--- INPUT FOR THIS TASK ---
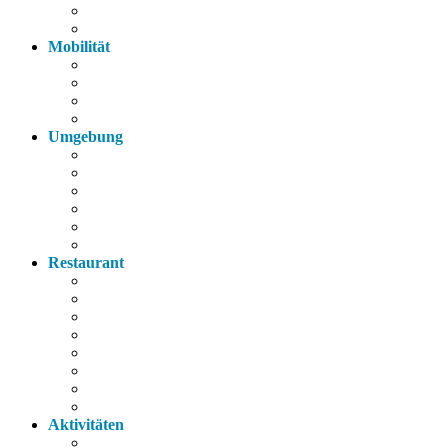
Parkplatz
Haustiere
Mobilität
Taxi
Bahnhof
Bus
Autobahn
Umgebung
Arzt
Krankenhaus
Supermarkt
Apotheke
Bank
Tankstelle
Restaurant
Italienisch
Griechisch
Chinesisch
Restaurant
Bayerische Küche
Imbiss
Bäckerei
Supermarkt
Aktivitäten
Wandern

--- DIRECTIONS ---
Transcribe all entries above exactly. Omit the pictures.

--- WRITTEN ANSWER ---
Parkplatz
Haustiere
Mobilität
Taxi
Bahnhof
Bus
Autobahn
Umgebung
Arzt
Krankenhaus
Supermarkt
Apotheke
Bank
Tankstelle
Restaurant
Italienisch
Griechisch
Chinesisch
Restaurant
Bayerische Küche
Imbiss
Bäckerei
Supermarkt
Aktivitäten
Wandern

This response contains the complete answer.